It is well-known that there exists an ongoing need to miniaturize the footprint of integrated circuits (ICs), whilst at the same time increasing the complexity of such ICs. In other words, there exists a need to integrate more components per available unit area. This is of course far from trivial, especially since components such as transistors can influence each other when placed in close vicinity to each other in an active substrate of the die. Such interference is of course highly unwanted. To prevent such interference from occurring, active components in an IC die are typically laterally electrically insulated from each other by isolation regions such as LOCOS (local oxidation of silicon) or STI (shallow trench isolation) regions.

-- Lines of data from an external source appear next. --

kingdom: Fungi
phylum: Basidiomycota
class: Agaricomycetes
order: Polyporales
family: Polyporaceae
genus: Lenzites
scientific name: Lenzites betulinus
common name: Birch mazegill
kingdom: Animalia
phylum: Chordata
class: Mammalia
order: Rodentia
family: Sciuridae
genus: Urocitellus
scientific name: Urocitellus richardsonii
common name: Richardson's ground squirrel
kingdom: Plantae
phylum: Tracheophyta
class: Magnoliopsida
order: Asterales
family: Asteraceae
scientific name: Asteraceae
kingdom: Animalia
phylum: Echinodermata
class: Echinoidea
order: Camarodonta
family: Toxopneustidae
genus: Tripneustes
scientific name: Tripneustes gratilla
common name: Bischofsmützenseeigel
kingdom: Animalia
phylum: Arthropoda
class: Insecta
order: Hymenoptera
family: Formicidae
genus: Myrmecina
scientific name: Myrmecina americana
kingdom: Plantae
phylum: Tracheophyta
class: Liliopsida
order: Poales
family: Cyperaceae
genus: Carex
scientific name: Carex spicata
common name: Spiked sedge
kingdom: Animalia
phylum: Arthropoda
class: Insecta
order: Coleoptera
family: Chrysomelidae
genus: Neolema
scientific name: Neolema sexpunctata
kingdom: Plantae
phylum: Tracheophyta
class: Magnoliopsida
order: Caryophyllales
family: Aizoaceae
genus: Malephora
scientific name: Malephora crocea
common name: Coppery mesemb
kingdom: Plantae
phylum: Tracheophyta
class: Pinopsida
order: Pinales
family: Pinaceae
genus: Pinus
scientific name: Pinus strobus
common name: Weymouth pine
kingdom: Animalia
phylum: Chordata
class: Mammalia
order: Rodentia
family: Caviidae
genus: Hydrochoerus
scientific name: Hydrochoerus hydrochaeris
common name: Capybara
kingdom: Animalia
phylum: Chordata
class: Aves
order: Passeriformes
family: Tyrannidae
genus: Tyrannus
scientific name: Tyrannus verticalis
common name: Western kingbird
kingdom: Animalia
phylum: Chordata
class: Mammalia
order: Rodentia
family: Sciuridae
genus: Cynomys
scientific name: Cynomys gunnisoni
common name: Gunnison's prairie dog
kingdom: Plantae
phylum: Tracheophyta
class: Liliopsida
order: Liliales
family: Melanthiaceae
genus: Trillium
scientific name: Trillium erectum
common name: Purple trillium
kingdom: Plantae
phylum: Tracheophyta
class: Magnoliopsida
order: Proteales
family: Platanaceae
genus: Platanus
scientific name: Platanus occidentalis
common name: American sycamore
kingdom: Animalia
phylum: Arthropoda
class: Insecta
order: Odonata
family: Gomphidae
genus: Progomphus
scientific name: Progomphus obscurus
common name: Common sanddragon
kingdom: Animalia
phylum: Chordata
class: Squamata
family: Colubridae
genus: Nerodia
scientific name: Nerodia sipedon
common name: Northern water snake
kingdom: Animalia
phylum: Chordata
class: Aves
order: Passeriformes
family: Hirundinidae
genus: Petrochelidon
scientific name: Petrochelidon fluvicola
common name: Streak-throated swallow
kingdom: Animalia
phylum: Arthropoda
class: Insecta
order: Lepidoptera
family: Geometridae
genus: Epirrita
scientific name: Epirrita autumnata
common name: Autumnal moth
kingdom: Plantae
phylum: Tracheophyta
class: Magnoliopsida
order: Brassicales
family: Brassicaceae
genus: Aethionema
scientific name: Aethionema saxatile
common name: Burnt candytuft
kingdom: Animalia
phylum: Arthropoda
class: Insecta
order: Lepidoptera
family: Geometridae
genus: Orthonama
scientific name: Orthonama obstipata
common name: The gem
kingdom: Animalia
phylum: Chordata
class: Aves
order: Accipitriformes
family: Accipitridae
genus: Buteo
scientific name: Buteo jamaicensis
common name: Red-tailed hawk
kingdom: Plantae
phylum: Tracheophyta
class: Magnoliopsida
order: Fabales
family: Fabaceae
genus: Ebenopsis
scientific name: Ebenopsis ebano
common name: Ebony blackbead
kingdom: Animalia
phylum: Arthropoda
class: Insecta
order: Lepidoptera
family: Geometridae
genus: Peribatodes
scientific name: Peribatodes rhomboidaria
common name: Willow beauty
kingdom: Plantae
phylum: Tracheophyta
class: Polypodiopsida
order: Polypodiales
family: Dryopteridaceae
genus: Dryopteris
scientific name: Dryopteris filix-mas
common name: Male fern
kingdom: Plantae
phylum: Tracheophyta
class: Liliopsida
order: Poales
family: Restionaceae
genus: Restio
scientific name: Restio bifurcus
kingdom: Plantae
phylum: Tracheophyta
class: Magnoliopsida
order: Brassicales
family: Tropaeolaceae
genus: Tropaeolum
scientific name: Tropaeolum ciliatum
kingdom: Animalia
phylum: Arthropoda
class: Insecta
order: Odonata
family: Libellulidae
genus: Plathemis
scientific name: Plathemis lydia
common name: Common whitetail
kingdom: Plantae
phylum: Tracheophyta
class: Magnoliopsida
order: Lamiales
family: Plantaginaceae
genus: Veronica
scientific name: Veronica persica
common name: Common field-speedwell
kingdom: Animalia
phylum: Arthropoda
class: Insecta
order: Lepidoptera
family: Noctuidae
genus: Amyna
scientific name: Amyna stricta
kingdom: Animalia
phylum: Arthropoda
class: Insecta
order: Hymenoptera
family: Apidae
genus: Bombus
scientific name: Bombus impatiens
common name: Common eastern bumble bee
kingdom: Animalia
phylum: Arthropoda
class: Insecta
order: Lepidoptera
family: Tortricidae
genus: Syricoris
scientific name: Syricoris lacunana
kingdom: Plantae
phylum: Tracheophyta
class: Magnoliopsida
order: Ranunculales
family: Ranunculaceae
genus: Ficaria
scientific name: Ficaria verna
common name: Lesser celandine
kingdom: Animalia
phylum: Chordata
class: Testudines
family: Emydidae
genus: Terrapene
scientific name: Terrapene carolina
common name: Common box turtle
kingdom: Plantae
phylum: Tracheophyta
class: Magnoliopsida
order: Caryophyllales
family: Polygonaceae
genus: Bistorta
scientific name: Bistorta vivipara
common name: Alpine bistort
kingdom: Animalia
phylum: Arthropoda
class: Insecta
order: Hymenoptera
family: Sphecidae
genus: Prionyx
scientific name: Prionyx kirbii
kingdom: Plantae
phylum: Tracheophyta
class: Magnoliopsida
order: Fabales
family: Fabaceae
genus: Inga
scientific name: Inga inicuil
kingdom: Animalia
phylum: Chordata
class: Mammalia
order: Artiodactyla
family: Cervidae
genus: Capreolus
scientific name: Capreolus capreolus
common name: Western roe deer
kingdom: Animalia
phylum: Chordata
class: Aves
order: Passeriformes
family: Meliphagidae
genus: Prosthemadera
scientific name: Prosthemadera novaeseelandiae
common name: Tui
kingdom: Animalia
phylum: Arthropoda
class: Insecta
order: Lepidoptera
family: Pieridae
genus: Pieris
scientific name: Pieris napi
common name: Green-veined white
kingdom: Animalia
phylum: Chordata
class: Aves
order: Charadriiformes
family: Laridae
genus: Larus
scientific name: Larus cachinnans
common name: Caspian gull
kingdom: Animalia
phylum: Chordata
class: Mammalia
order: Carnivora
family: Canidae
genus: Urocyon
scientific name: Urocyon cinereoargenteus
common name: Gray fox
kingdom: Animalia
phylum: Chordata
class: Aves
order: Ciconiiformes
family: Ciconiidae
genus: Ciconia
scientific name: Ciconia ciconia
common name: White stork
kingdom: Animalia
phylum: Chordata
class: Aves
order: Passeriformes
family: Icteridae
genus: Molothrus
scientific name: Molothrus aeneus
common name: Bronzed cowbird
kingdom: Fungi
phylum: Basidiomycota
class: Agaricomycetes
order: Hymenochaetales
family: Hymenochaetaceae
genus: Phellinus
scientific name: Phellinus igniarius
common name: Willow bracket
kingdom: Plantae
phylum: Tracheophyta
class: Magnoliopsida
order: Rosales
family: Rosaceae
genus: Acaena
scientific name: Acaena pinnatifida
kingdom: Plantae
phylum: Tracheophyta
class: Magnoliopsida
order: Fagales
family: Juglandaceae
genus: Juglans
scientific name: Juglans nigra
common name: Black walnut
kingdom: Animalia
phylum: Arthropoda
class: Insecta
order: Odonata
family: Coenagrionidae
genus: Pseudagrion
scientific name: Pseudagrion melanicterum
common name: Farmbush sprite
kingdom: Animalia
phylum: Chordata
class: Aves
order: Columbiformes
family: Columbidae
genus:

As will be apparent, the inclusion of such isolation regions further complicates increasing the component density. For this reason, the isolation regions have been used as carriers or substrates of (passive) components, e.g. high-voltage resistors, which do not require the use of the active substrate, with the isolation region providing the necessary electrical insulation from the active substrate. A prime example of such a passive component on top of the isolation structure is a polysilicon resistor, the characteristics of which are described in detail in chapter 11.2 of “Device modeling for analog and RF CMOS circuit design” by Trond Ytterdal et. al, published in 2003 by John Wiley and Sons Ltd., Chichester, England.
However, it has been found that the present inventors that the inclusion of passive components such as a polysilicon resistor on an isolation structure in the active substrate can increase the number of die failures.